When the opponent’s attention is drawn to the circling hand, the bolo puncher will generally sneak in a punch with the other hand. Just like you’ve seen in the video of Sugar Ray Leonard, one of the best boxers of all time. The opponent’s attention is drawn to the non-moving hand, the aggressor will generally follow through with a solid punch.
When is the best time to use the bolo punch?
- When you have an adversary who does not counter you, this is the finest time. If they counterpunch, they will have a good chance of catching you on the windup exposed.
- Another excellent time to use it is when you see your opponent shelling into a tight ball on defense. A person who shells usually lowers their head and bends at the waist. This is an excellent moment for a bolo punch.
- The last scenario I’ve found to be effective is when you throw a combo and notice they favor diving beneath hooks. Then, throw a combination that looks like a hook is on its way, cut it out entirely, and go right to the hook.
What Boxer Is Known For His Bolo Punch?
Some renowned boxers have utilized bolo punches to knock out their opponents during the last few decades. Kid Gavilán, Ceferino Garcia, Sugar Ray Leonard, and Ike Ibeabuchi are among the prominent fighters. Kid Gavilán is the most well-known boxer who uses the bolo punch style.

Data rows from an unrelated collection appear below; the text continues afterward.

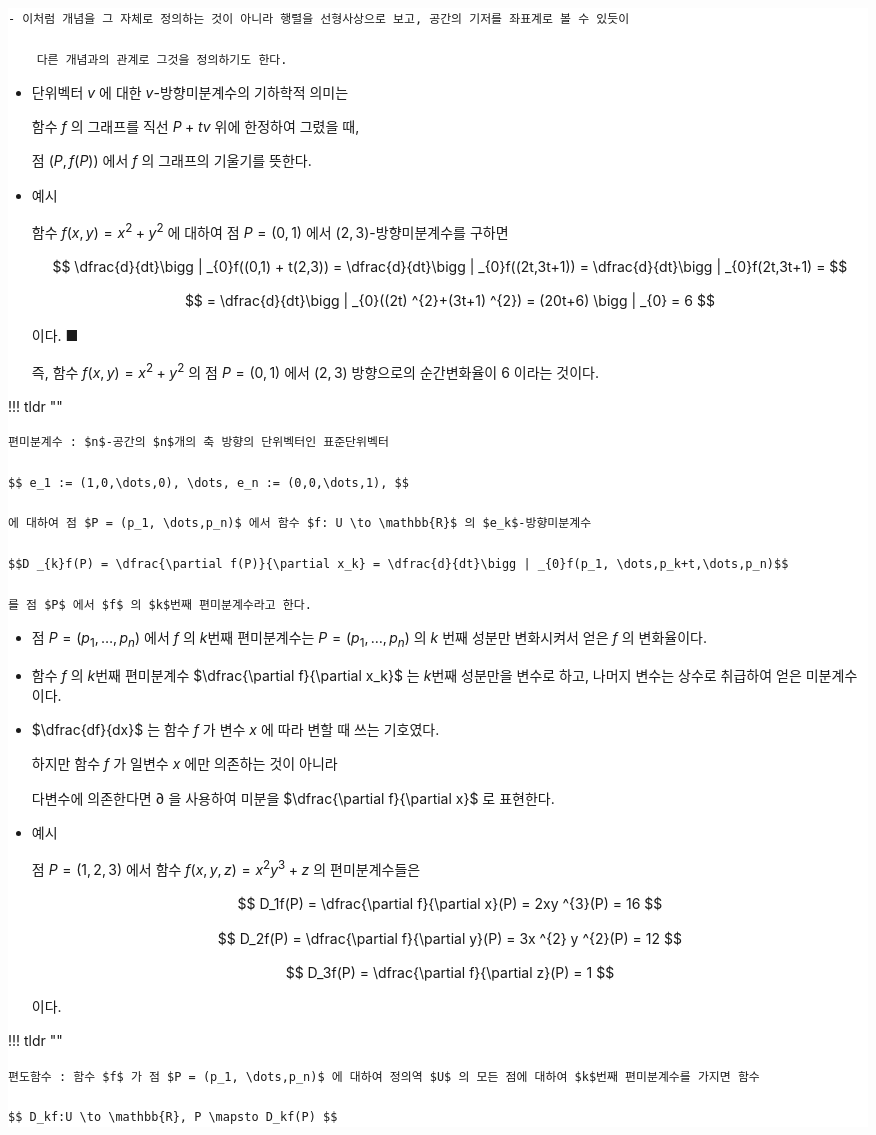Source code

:     - 이처럼 개념을 그 자체로 정의하는 것이 아니라 행렬을 선형사상으로 보고, 공간의 기저를 좌표계로 볼 수 있듯이 
    
        다른 개념과의 관계로 그것을 정의하기도 한다.
  
- 단위벡터 $v$ 에 대한 $v$-방향미분계수의 기하학적 의미는 

    함수 $f$ 의 그래프를 직선 $P+tv$ 위에 한정하여 그렸을 때, 

    점 $(P, f(P))$ 에서 $f$ 의 그래프의 기울기를 뜻한다.

- 예시

    함수 $f(x,y) = x^2+y^2$ 에 대하여 점 $P=(0,1)$ 에서 $(2,3)$-방향미분계수를 구하면 

    $$ \dfrac{d}{dt}\bigg | _{0}f((0,1) + t(2,3)) = \dfrac{d}{dt}\bigg | _{0}f((2t,3t+1)) = \dfrac{d}{dt}\bigg | _{0}f(2t,3t+1) = $$

    $$ = \dfrac{d}{dt}\bigg | _{0}((2t) ^{2}+(3t+1) ^{2}) = (20t+6) \bigg | _{0} = 6 $$

    이다. ■ 

    즉, 함수 $f(x,y) = x^2+y^2$ 의 점 $P=(0,1)$ 에서 $(2,3)$ 방향으로의 순간변화율이 $6$ 이라는 것이다.

!!! tldr ""

    편미분계수 : $n$-공간의 $n$개의 축 방향의 단위벡터인 표준단위벡터 
    
    $$ e_1 := (1,0,\dots,0), \dots, e_n := (0,0,\dots,1), $$
    
    에 대하여 점 $P = (p_1, \dots,p_n)$ 에서 함수 $f: U \to \mathbb{R}$ 의 $e_k$-방향미분계수 
    
    $$D _{k}f(P) = \dfrac{\partial f(P)}{\partial x_k} = \dfrac{d}{dt}\bigg | _{0}f(p_1, \dots,p_k+t,\dots,p_n)$$
    
    를 점 $P$ 에서 $f$ 의 $k$번째 편미분계수라고 한다.

- 점 $P = (p_1, \dots,p_n)$ 에서 $f$ 의 $k$번째 편미분계수는 $P = (p_1, \dots,p_n)$ 의 $k$ 번째 성분만 변화시켜서 얻은 $f$ 의 변화율이다.

- 함수 $f$ 의 $k$번째 편미분계수 $\dfrac{\partial f}{\partial x_k}$ 는 $k$번째 성분만을 변수로 하고, 나머지 변수는 상수로 취급하여 얻은 미분계수이다.

- $\dfrac{df}{dx}$ 는 함수 $f$ 가 변수 $x$ 에 따라 변할 때 쓰는 기호였다. 

    하지만 함수 $f$ 가 일변수 $x$ 에만 의존하는 것이 아니라 
    
    다변수에 의존한다면 $\partial$ 을 사용하여 미분을 $\dfrac{\partial f}{\partial x}$ 로 표현한다.

- 예시 

    점 $P=(1,2,3)$ 에서 함수 $f(x,y,z) = x ^{2} y ^{3} + z$ 의 편미분계수들은 

    $$ D_1f(P) = \dfrac{\partial f}{\partial x}(P) = 2xy ^{3}(P) = 16 $$

    $$ D_2f(P) = \dfrac{\partial f}{\partial y}(P) = 3x ^{2} y ^{2}(P) = 12 $$

    $$ D_3f(P) = \dfrac{\partial f}{\partial z}(P) = 1 $$

    이다.

!!! tldr ""

    편도함수 : 함수 $f$ 가 점 $P = (p_1, \dots,p_n)$ 에 대하여 정의역 $U$ 의 모든 점에 대하여 $k$번째 편미분계수를 가지면 함수 
    
    $$ D_kf:U \to \mathbb{R}, P \mapsto D_kf(P) $$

Gavilán worked as a teenager on a manual farm, harvesting sugar cane with a machete. That’s how he developed his bolo punching ability since he had to swing the bolo in an underarm action that looked more like a broad uppercut.
It wasn’t until he began his boxing career that the skill he’d learned swinging a bolo became a lethal weapon. You can see him in action all those years ago in the video below.
The bolo punching method is an excellent boxing punch that can be more effective than other traditional boxing strikes. That is if it is executed correctly. Otherwise, you can leave yourself exposed if doing it at the wrong time. It isn’t a punch that is practiced by boxers a lot but it’s a good one to have in the arsenal.